Quote from: Wex on July 25, 2016, 02:57:54 PM
Solution 2 doesn't make sense ANYMORE.
I'll explain.
Do you know why wolves keep away from humans?
It's because we hunted them, for centuries.
Not attacking humans has been a positive evolutionary behaviour for wolves. Non attacking humans equals not being hunted.
On a rimworld human are scarce, they cannot form huge hunting party to kill predators (and this assumes there ARE humans on the planet to begin with).

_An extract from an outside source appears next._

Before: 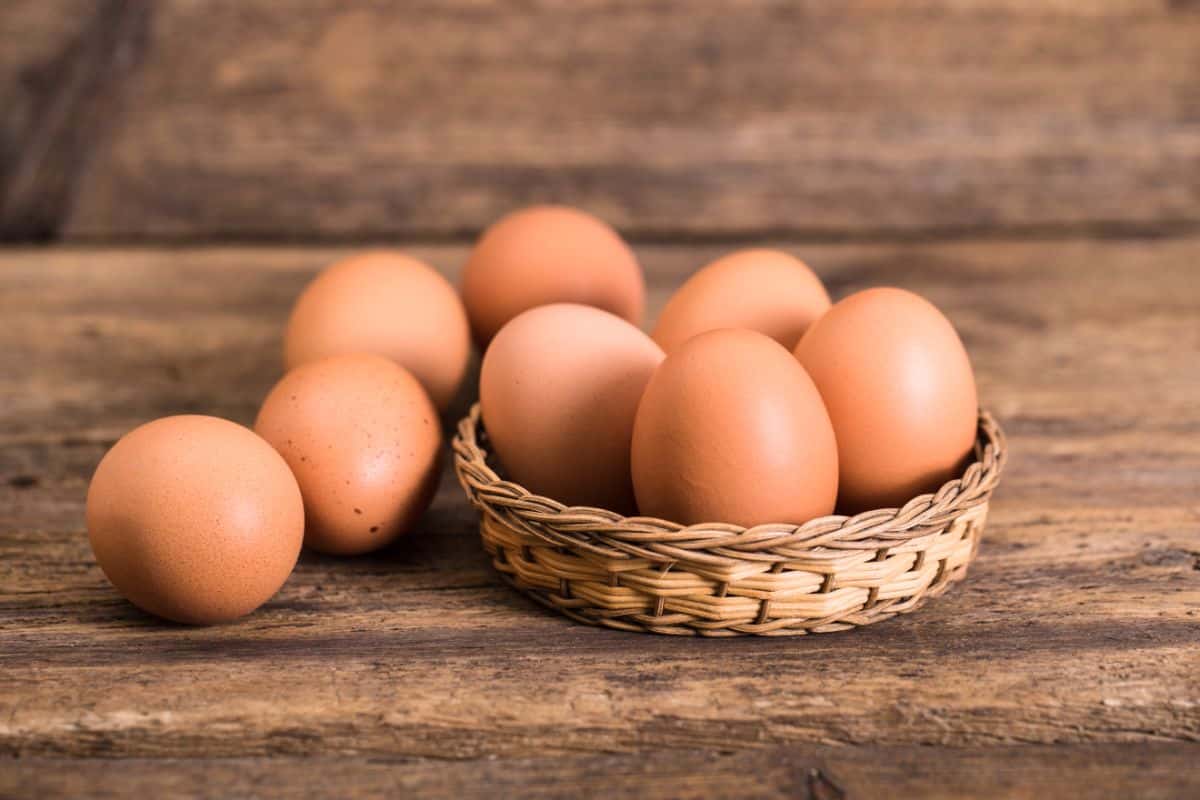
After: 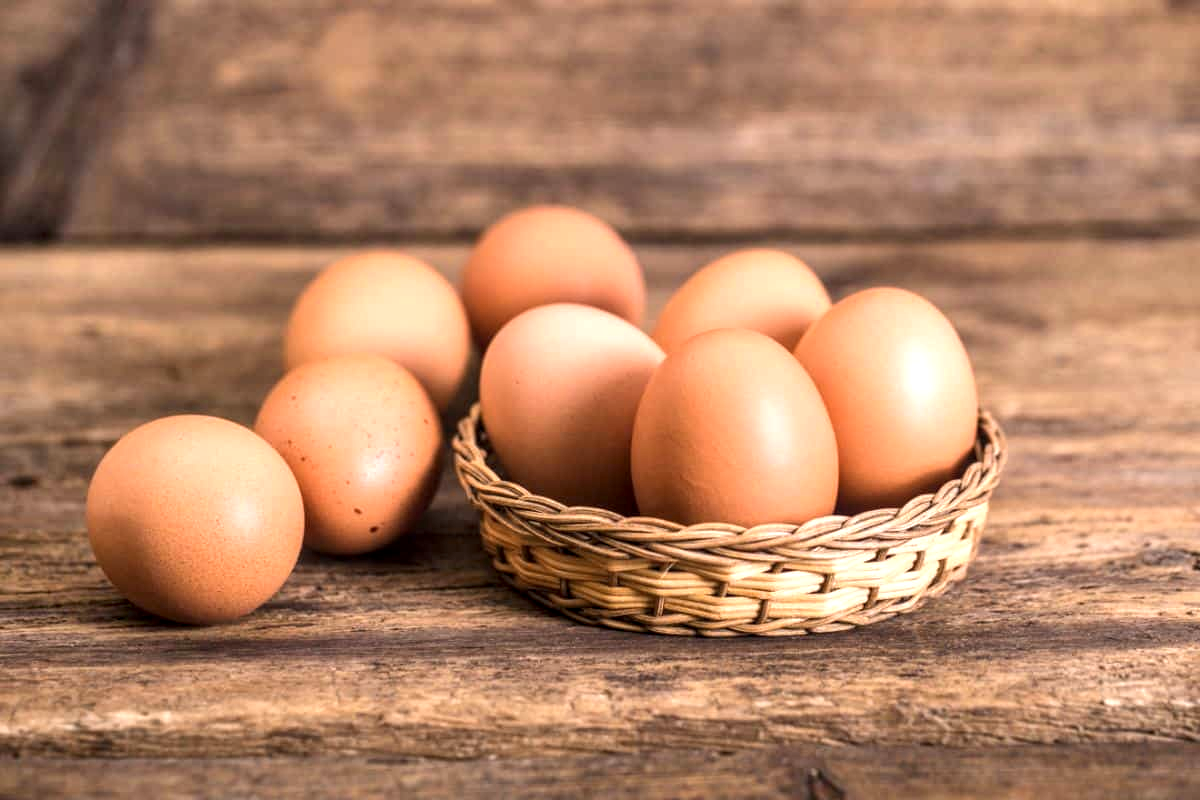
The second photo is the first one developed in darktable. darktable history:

I've put most of the real arguments about notification into my own suggestion thread for this, but one thing I'll comment on here is that on the evolutionary scale, the game's year of 5500, even if that's a "years from the date the player is playing) is quite low.  You must assume that genetic engineering or some other force is modifying the animals for the behavior to be plausible, and even then it's not very plausible on the whole.  There's too much uneven abstraction.  The reason this mechanic gets more complaints than other uneven abstraction standards is that it creates an adverse gameplay outcome with pretty inconvenient/gameplay-poor QoL countermeasures.

Dargaron

Quote from: SpaceDorf on July 26, 2016, 09:20:20 AM
Solution 2 is allready possible.

Just put some meat / corpse stockpile far away from your colony and let the dangerous animals eat there.

Trap them and they become self sustaining ^^

That would be great...IF predators would prioritize corpses over all else. But my miners have been attacked by wolves even while the remains of the last Tribal Raid were still sitting out in the open, undecayed and ripe for the eating.